Abuse is a wrong use of power. Abusive people use their power, size, strength, and stature to do harm to weak people who cannot defend themselves. That’s what an abuser is. They use their power, their size, their strength, and their stature to do harm to weak people who can’t defend themselves.

In a world where every accusation is believed without investigation, there is a different kind of abusive person who uses their influence to mobilize the social media mob to destroy the reputations of innocent people.

In any accusation of abuse, there is an abusive person misusing some kind of power and a weak person who needs protection from it. Maybe the weak person is the one making the accusation, and the strength of the person they’re accusing was used against them to harm them. Maybe the weak person is the person being accused. And the strong person is the person using the power of accusation and the power of suspicion to damage that weak person’s reputation and credibility.
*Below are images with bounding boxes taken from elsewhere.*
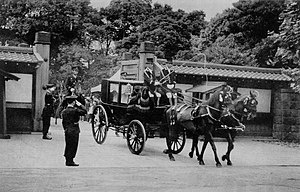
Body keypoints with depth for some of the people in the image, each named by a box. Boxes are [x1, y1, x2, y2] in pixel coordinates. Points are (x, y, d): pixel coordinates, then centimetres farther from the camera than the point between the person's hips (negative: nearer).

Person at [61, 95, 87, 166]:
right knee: (73, 146, -1)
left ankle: (68, 160, 19)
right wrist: (80, 105, -2)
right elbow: (84, 111, -8)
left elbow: (63, 122, 12)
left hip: (67, 131, 7)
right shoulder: (75, 110, -14)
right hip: (74, 131, -7)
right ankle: (70, 161, 0)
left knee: (68, 146, 13)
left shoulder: (64, 111, 7)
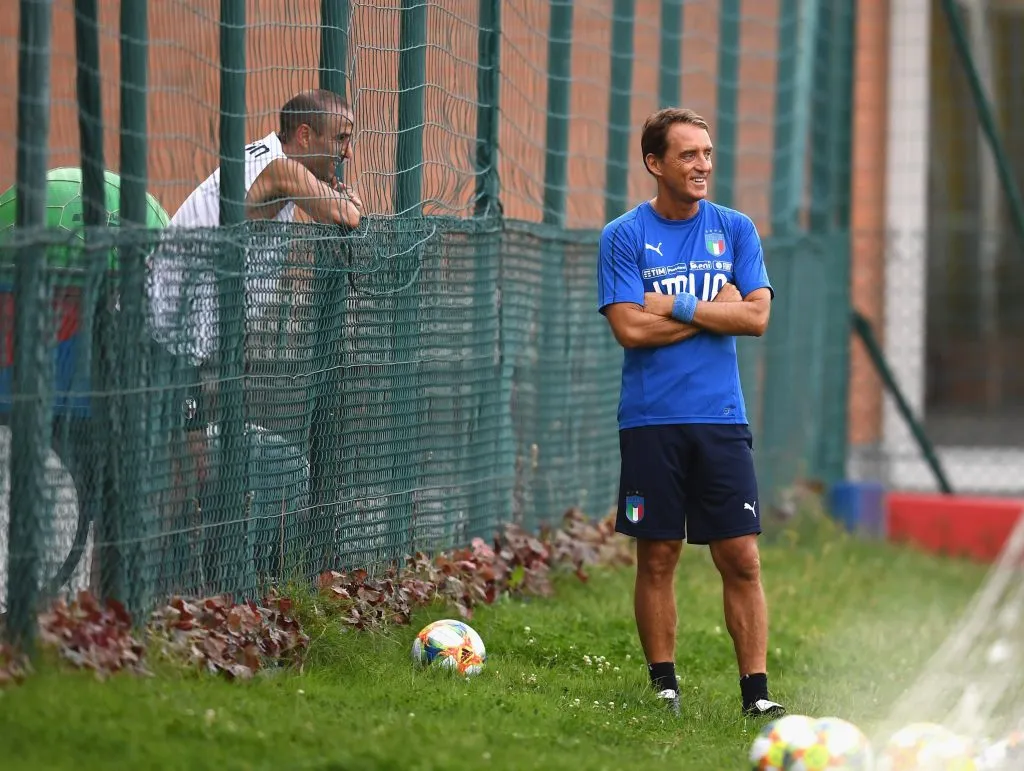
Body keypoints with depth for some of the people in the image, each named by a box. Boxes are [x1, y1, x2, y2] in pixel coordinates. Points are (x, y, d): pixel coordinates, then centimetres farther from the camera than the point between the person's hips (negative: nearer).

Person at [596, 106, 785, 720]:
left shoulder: (736, 229, 8)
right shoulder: (624, 236, 1)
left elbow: (757, 316, -2)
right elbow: (630, 328, -9)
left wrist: (674, 307, -8)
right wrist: (711, 310, -5)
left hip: (721, 418, 2)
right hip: (651, 422, -1)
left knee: (742, 559, -3)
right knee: (657, 559, 3)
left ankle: (756, 688, -1)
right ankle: (664, 683, 12)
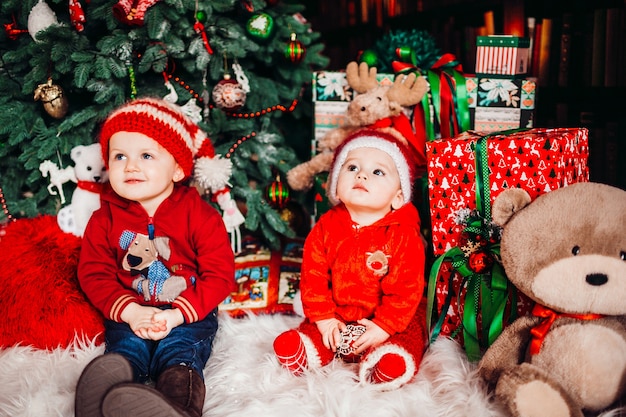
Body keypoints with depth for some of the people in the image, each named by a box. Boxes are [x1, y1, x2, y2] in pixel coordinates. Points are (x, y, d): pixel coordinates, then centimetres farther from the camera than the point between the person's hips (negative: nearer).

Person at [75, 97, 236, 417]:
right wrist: (130, 311, -16)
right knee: (123, 353, -25)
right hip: (128, 315, 3)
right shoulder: (105, 219, 6)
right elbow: (94, 273, 2)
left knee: (179, 358, -27)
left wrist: (176, 315, -19)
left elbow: (219, 275, -7)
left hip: (189, 315, -2)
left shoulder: (200, 215, -3)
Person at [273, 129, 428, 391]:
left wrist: (383, 326, -21)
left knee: (394, 365, -28)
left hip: (390, 320, -3)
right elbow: (313, 277, -2)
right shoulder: (326, 227, -5)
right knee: (286, 345, -11)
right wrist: (323, 318, -9)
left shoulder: (404, 235, -15)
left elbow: (406, 289, -16)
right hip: (337, 317, 4)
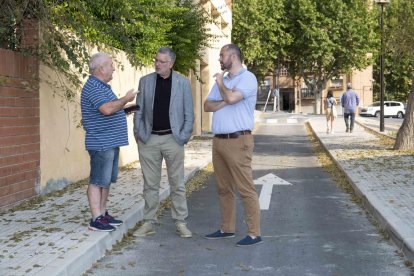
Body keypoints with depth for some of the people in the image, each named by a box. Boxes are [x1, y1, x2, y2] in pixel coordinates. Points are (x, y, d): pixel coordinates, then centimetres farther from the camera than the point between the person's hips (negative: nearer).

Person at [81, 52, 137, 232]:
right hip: (101, 143, -10)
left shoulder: (102, 86, 19)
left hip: (111, 143, 10)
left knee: (106, 181, 14)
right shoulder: (93, 87, -15)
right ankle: (96, 219, -3)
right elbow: (107, 109, -29)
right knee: (98, 181, -6)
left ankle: (103, 214, 22)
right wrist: (126, 99, -16)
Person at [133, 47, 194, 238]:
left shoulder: (182, 82, 1)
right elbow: (139, 111, 7)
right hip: (149, 139, 2)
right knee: (150, 184, 7)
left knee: (177, 184, 3)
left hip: (173, 139, -1)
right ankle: (149, 223, 14)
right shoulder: (145, 81, 5)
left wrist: (183, 137, -5)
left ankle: (180, 223, 11)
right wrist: (139, 134, -1)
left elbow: (188, 113, 2)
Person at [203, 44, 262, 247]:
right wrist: (224, 102, -9)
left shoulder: (247, 78, -7)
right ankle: (227, 228, 22)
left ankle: (254, 233, -3)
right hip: (218, 140, 8)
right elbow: (207, 105, 9)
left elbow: (231, 98, -23)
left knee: (245, 188, -7)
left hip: (238, 141, -8)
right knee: (224, 188, 13)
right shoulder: (222, 80, 17)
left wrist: (220, 83, -4)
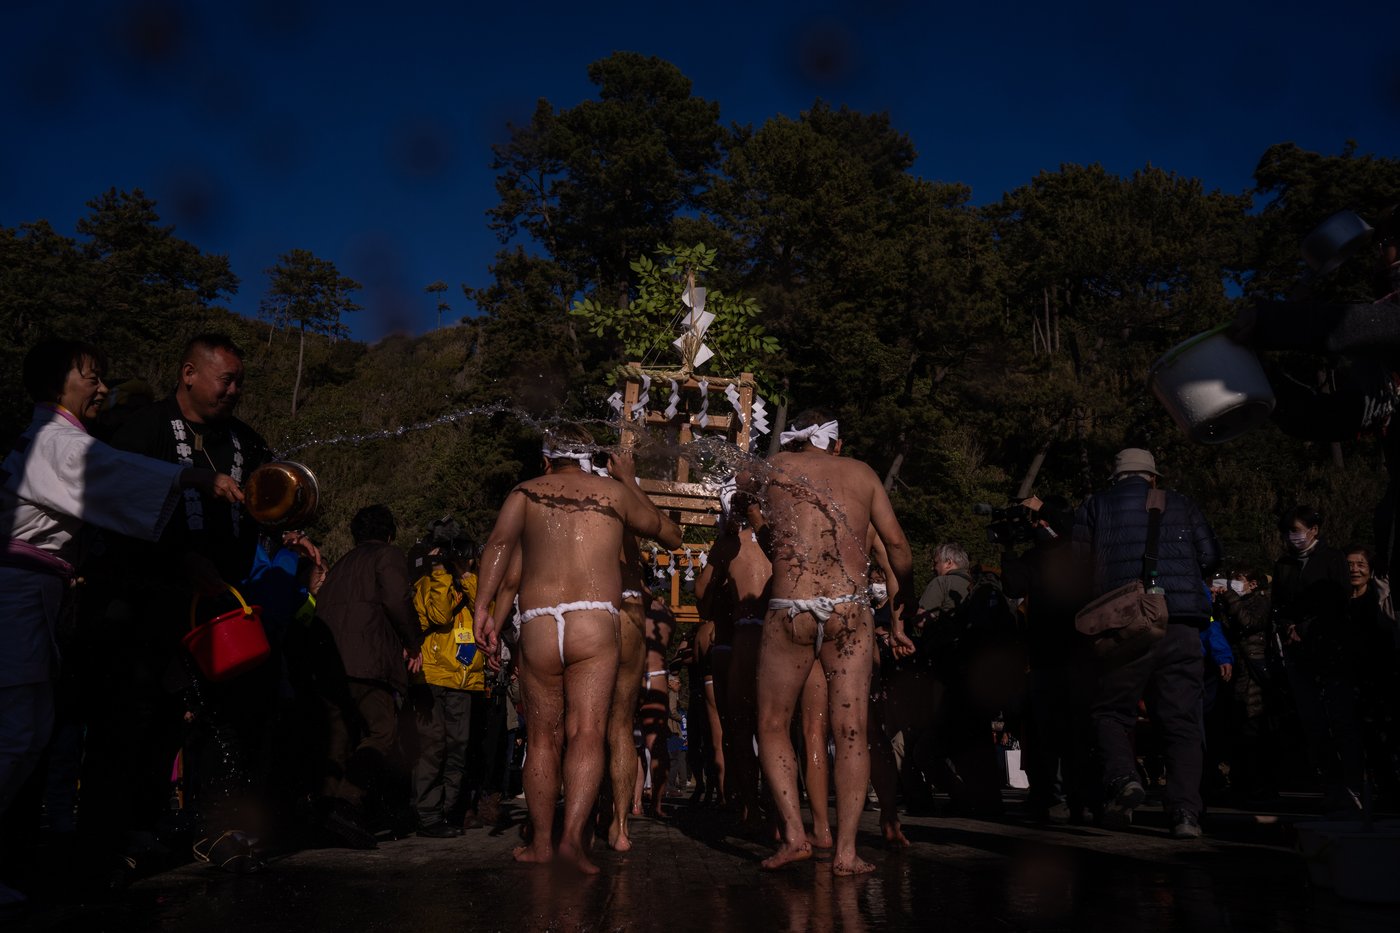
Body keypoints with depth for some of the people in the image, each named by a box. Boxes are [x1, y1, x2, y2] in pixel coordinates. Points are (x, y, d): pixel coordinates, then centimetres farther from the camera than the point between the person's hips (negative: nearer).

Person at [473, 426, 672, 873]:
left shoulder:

The trick is figuring out who the abuser is and who the weak person is.

The last thing the church wants to do is to punish the weak and protect the strong.

So that means after that goal, we need a process. The process is going to be a process to investigate the claims and bring about justice. We’ve got, as the church, to match our commitment to helping the weak with a process of being sure we’re helping the weak and not the abusive person.

Practical Help

The only way to do that is going to be with some kind of third party. You are going to need help. You’re going to need to reach out to somebody who knows more about this than you, to somebody who has greater skill and facility, greater authority than you do. You’re going to need the help of a third party. And in cases of abuse that violate the law, that third party is absolutely positively going to include the authorities.

At our church, whenever we receive an accusation of abuse, we always encourage the person reporting the abuse to alert the authorities. And we always, when we receive an allegation of abuse, discharge our reporting responsibilities in keeping with the law. The law where you are might be different from the law where I am here in Florida. But you must keep your responsibilities to obey the law, and you must encourage the person reporting to do the same.

That’s because it’s the right thing to do. That’s because it is the good thing to do. That’s because the authorities have the ability to investigate and enforce that nobody in any church or any ministry has. And so, the governing authorities are your friend on this, and you’re doing yourself a favor, you’re doing victims a favor, you’re doing abusers a favor by including the appropriate civil authorities.

If there’s no illegal mistreatment, then it’s still good to use third parties. It’s still good to get outside help and the help of more people. Just even as an example, on our staff, we have a lot of people who are employed at First Baptist Church, and we have employee policies and employee manuals. And if someone believes they have been mistreated, they are able to report that to their boss. If they feel like they can’t go to their boss, there are opportunities for them to go around their boss to their boss’s boss. There are opportunities for them to appeal to our Human Resources area. We even have policies that allow outside groups to come in and do mediation when there have been disagreements between employees in the past.

The point is, third parties are your friend. Third parties help you get good information, they help you see from a fresh perspective, and they help you help the weak. They help you figure out who the weak person is. And then comes the goal of comforting the hurting person and confronting the abusive person.